Project Contribution & Improvement

During our work as an iGEM team this year, we received a complaint about a part that was designed by the 2017 iGEM Bulgaria team. This is part BBa_K2515002 (a gRNA expression vector), and our colleagues from the University said that, during their work with said vector, it has proven to work, but the cloning process itself is with very low efficiency. To check that, we decided to analyze the cloning of new gRNAs into this vector in a quantifiable way as a part of this year’s competition criteria fulfillment. To do that, we obtained oligos for three different gRNAs from ex-iGEM members from 2017 and used the following scheme:

  • We prepared DH10B competent cells and tested their efficiency using 300 pg of pSB1C3 (from the iGEM distribution kit). We made three independent measurements and estimated the transformation efficiency to be 4,75 x 106.
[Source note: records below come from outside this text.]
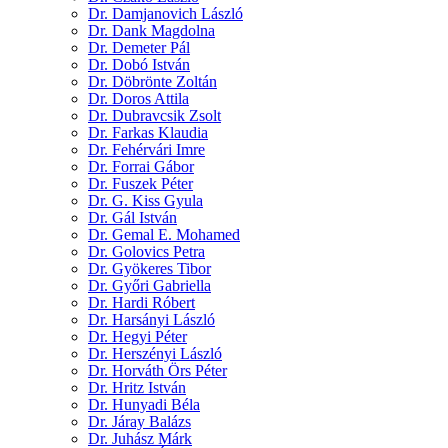
Dr. Damjanovich László
Dr. Dank Magdolna
Dr. Demeter Pál
Dr. Dobó István
Dr. Döbrönte Zoltán
Dr. Doros Attila
Dr. Dubravcsik Zsolt
Dr. Farkas Klaudia
Dr. Fehérvári Imre
Dr. Forrai Gábor
Dr. Fuszek Péter
Dr. G. Kiss Gyula
Dr. Gál István
Dr. Gemal E. Mohamed
Dr. Golovics Petra
Dr. Gyökeres Tibor
Dr. Győri Gabriella
Dr. Hardi Róbert
Dr. Harsányi László
Dr. Hegyi Péter
Dr. Herszényi László
Dr. Horváth Örs Péter
Dr. Hritz István
Dr. Hunyadi Béla
Dr. Járay Balázs
Dr. Juhász Márk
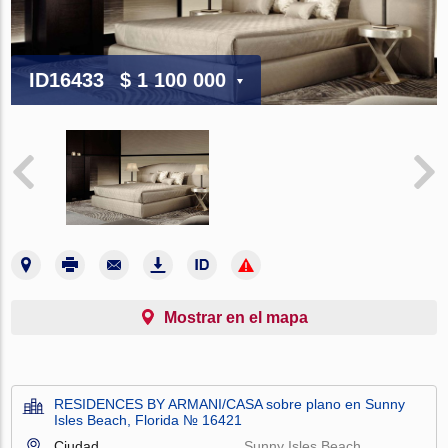
ID16433
$ 1 100 000
Mostrar en el mapa
RESIDENCES BY ARMANI/CASA sobre plano en Sunny
Isles Beach, Florida № 16421
Ciudad
Sunny Isles Beach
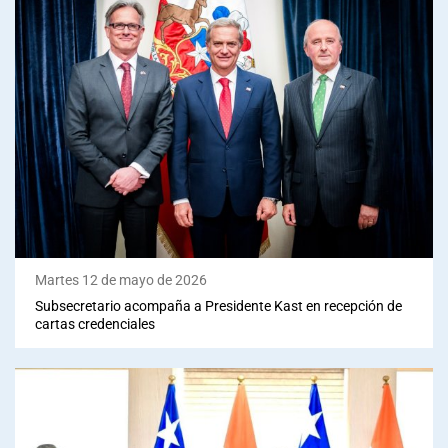
Martes 12 de mayo de 2026
Subsecretario acompaña a Presidente Kast en recepción de
cartas credenciales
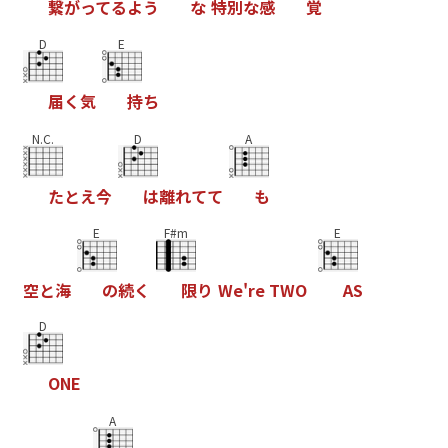
繋
が
っ
て
る
よ
う
な
特
別
な
感
覚
D
E
届
く
気
持
ち
N.C.
D
A
た
と
え
今
は
離
れ
て
て
も
E
F#m
E
空
と
海
の
続
く
限
り
W
e
'
r
e
T
W
O
A
S
D
O
N
E
A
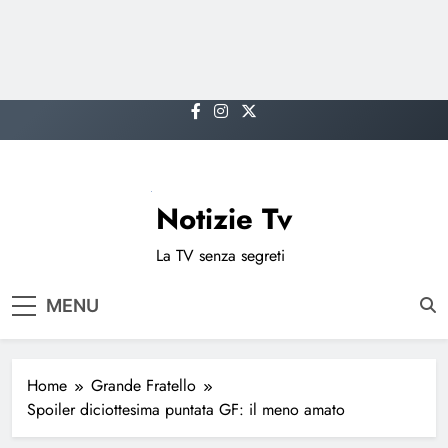
Skip
to
content
Notizie Tv
La TV senza segreti
MENU
Home
Grande Fratello
Spoiler diciottesima puntata GF: il meno amato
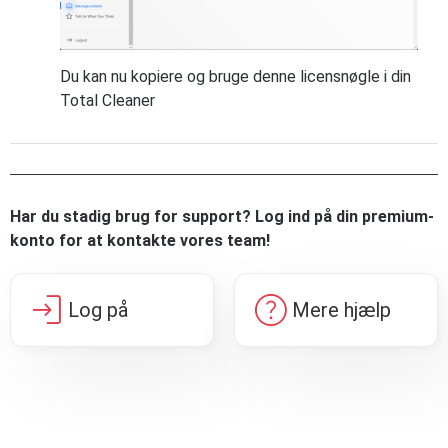
Du kan nu kopiere og bruge denne licensnøgle i din
Total Cleaner
Har du stadig brug for support? Log ind på din premium-
konto for at kontakte vores team!
login
help
Log på
Mere hjælp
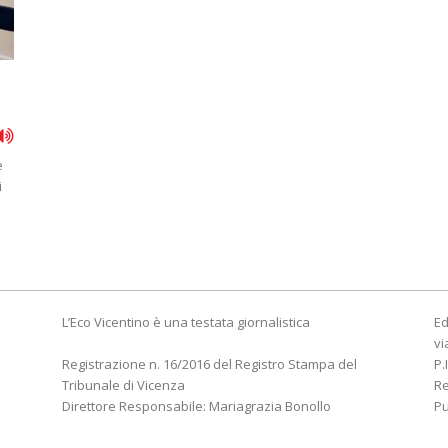
e
i
L’Eco Vicentino è una testata giornalistica
Ed
vi
Registrazione n. 16/2016 del Registro Stampa del
P.
Tribunale di Vicenza
R
Direttore Responsabile: Mariagrazia Bonollo
Pu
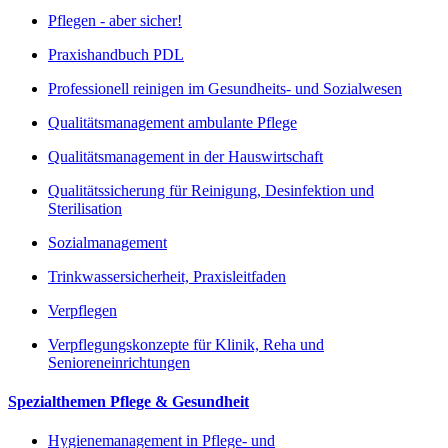
Pflegen - aber sicher!
Praxishandbuch PDL
Professionell reinigen im Gesundheits- und Sozialwesen
Qualitätsmanagement ambulante Pflege
Qualitätsmanagement in der Hauswirtschaft
Qualitätssicherung für Reinigung, Desinfektion und
Sterilisation
Sozialmanagement
Trinkwassersicherheit, Praxisleitfaden
Verpflegen
Verpflegungskonzepte für Klinik, Reha und
Senioreneinrichtungen
Spezialthemen Pflege & Gesundheit
Hygienemanagement in Pflege- und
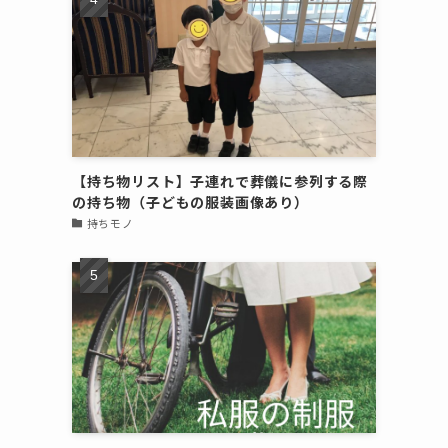
【持ち物リスト】子連れで葬儀に参列する際
の持ち物（子どもの服装画像あり）
持ちモノ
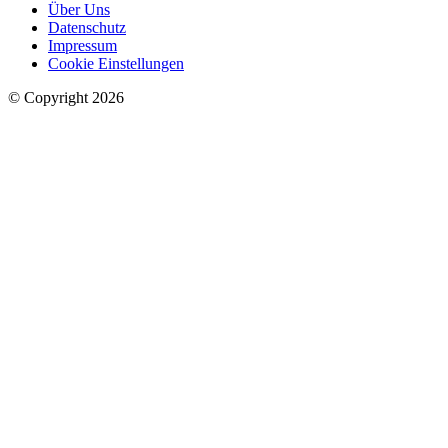
Über Uns
Datenschutz
Impressum
Cookie Einstellungen
© Copyright 2026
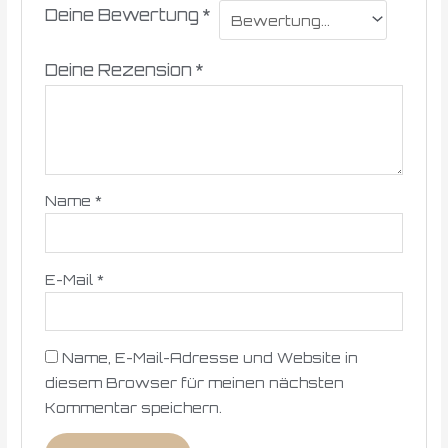
Deine Bewertung
*
Deine Rezension
*
Name
*
E-Mail
*
Name, E-Mail-Adresse und Website in
diesem Browser für meinen nächsten
Kommentar speichern.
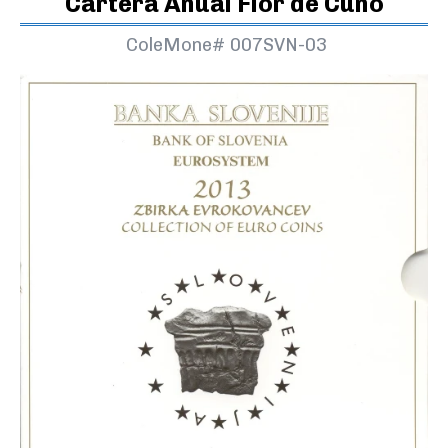
Cartera Anual Flor de Cuño
ColeMone#
007SVN-03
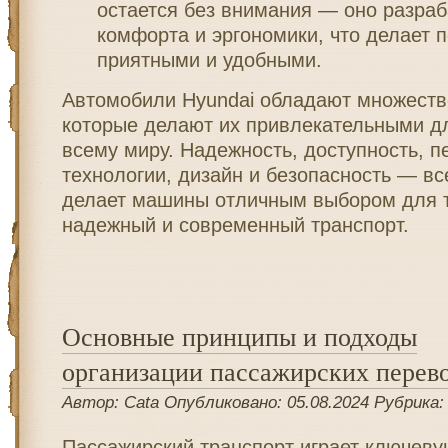
остается без внимания — оно разраб
комфорта и эргономики, что делает 
приятными и удобными.
Автомобили Hyundai обладают множеств
которые делают их привлекательными дл
всему миру. Надежность, доступность, 
технологии, дизайн и безопасность — вс
делает машины отличным выбором для т
надежный и современный транспорт.
Основные принципы и подходы
организации пассажирских перев
Автор: Cata Опубликовано: 05.08.2024 Рубрика
Пассажирский транспорт играет ключеву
  • We performed 3 separate ligations with each gRNA into BBa_K2515002 (for oligo annealing and ligation protocol see iGEM Bulgaria’s 2017 wiki - section Protocols) and transformed equal amounts into our competent cells. BBa_K2515002 was digested with Eco31I and then split to the 9 ligations to ensure that the vector’s amount was identical in all reactions.
  • We obtained a large number of colonies for every ligation and then quantified the success ratio of the cloning procedure via colony PCR. For this PCR, we used one of the oligos from the gRNA and another one that anneals to the vector backbone. To obtain quantifiable data. We analyzed 2 separate petri dishes (20 colonies per each) per transformation and the final estimation was that the success ratio was 4,5/40 (gRNA 1); 5,8/40 (gRNA 2) and 3,2/40 (gRNA 3).
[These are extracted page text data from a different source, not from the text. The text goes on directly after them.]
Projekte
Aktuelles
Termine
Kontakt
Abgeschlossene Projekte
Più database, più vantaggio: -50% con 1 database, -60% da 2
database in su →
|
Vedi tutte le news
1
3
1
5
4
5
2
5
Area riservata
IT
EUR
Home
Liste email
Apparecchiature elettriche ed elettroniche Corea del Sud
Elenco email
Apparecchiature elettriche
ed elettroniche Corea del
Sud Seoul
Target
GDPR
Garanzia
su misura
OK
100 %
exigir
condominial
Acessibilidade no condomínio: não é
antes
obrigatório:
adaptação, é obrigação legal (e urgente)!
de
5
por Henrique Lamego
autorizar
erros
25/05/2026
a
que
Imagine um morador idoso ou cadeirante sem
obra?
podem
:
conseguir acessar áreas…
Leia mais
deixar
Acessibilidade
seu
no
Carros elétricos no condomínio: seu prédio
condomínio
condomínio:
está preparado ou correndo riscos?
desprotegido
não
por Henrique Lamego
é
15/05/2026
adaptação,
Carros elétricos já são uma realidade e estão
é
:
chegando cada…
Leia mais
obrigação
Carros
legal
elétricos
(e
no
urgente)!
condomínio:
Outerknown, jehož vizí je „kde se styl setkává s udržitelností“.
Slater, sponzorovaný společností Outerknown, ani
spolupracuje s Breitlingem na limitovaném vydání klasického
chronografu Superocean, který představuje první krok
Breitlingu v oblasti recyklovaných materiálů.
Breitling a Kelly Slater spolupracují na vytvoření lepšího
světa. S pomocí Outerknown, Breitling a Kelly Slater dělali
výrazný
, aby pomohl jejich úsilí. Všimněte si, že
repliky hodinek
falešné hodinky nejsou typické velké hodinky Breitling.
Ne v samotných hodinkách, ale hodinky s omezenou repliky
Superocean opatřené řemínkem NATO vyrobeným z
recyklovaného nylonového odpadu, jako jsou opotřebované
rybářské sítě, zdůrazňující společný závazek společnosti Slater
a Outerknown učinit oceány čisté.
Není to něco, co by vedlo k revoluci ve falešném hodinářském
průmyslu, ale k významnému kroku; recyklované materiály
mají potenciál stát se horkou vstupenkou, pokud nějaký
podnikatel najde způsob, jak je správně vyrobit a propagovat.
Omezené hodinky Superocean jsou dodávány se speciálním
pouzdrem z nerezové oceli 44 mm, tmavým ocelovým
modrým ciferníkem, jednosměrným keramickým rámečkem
  • This quantitative data confirmed that the cloning efficiency of the used procedure is not high and one needs to check 10 colonies on average in order to find a single successful transformant. This data, plus details for the quantification process, were added to the part’s page in the Registry.
  • Having utilized a similar Eco31I cloning strategy for one of the parts from our project, we tried to optimize the cloning process by adding a red color-producing cassette between the two Eco31I sites. This cassette was created as a separate BioBrick with the number BBa_ K3208010. Amplifying it with the corresponding primers allowed us to insert it into our BBa_K3208000 part, creating an improved part - BBa_ K3208011. Next, we insert our cassette into the gRNA expression vector that we previously analyzed (BBa_K2515002). In this matter, we created an improved version of the vector - part BBa_ K3208012. We performed 3 cloning experiments (1 per each gRNA) and we found that when using the right color as a selection tool, we increased the cloning efficiency to the range of 4-6 positive colonies per 10 white colonies.
  • All quantitative data and part improvements were documented on the corresponding pages in the Registry.